Absolutely, for the places where configuration that is changed TTW can't be kept in files on the file system like, historically, workflow definitions or other tool settings, these objects need to have an import/export mechanism. I have to admit that dealing with ongoing development on a Zope site that has gone into production is something I haven't needed to to a lot of (which is pretty sad, actually).

That gets me to thinking. Given the general amount of confusion caused by the historical overhyping Zope *itself* as a collaborative development environment, at some level, I can empathize with AMK's "Why we don't use Zope" article (http://www.amk.ca/python/writing/why-not-zope.html). It's important that folks understand the limitations of the TTW development model; they risk becoming disillusioned with Zope if they don't. Ah well. At some point, the Zope-as-OS project will be completed. You know that day has come when we embed Emacs. Or vice versa. ;-)

Thank you for this!

Back in 2004, I relied on this document heavily to develop standards and scripts for the Plone app I built at my employer, ThoughtWorks. It worked well, so thank you very much for writing this! :-)

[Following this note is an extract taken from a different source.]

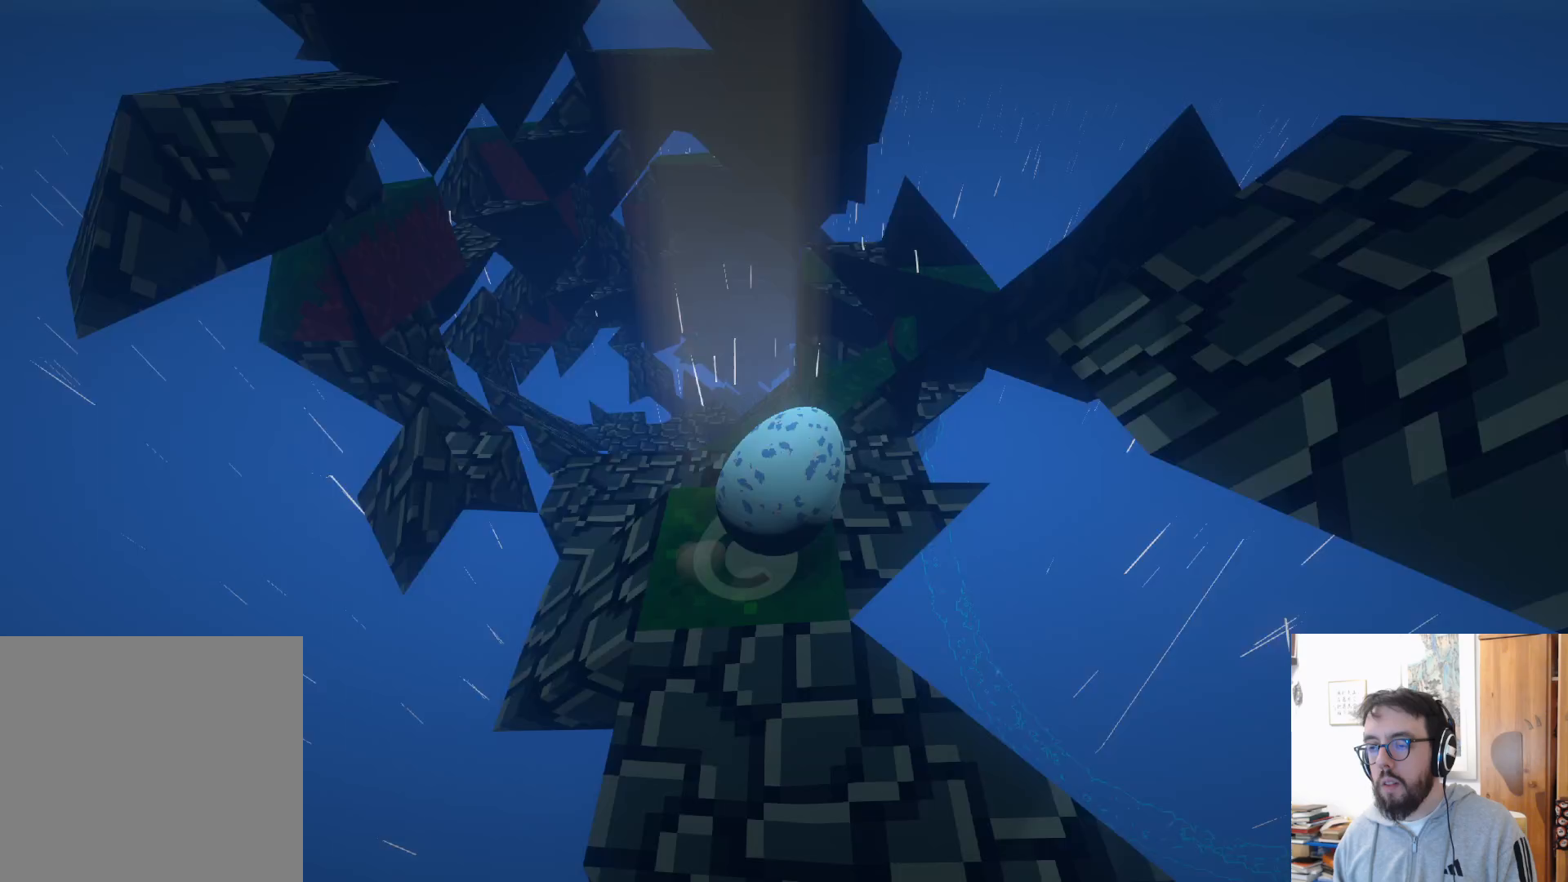
{"buttons": [], "left_stick": "up-left", "right_stick": "center", "events": [[117, "right_stick", "center"], [233, "left_stick", "up-left"]]}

I solved the "but what happens when you go into production" problem by keeping everything in ZODB build-out and dump/import scripts as much as possible. Most of my important data was stored in Oracle, so updates to production involved one or two hand-written alter SQL statements from time-to-time when table schemas changed. (I never quite got comfortable using Zope to do equivalent updates and alters to class instances in the ZODB. Since the instance update process in the ZODB was opaque to me, I never really trusted it (or my ability to debug it). :-(

The only data that stayed in the ZODB was users and their passwords. On every production release, I wrote a script to dump the user information to CSV, then a script to reimport it when I deployed the new production version. If I had just used LDAP from the start, that would saved me a few steps.

Anyway, thanks again, this really helped me figure out "the right way" to do Zope development.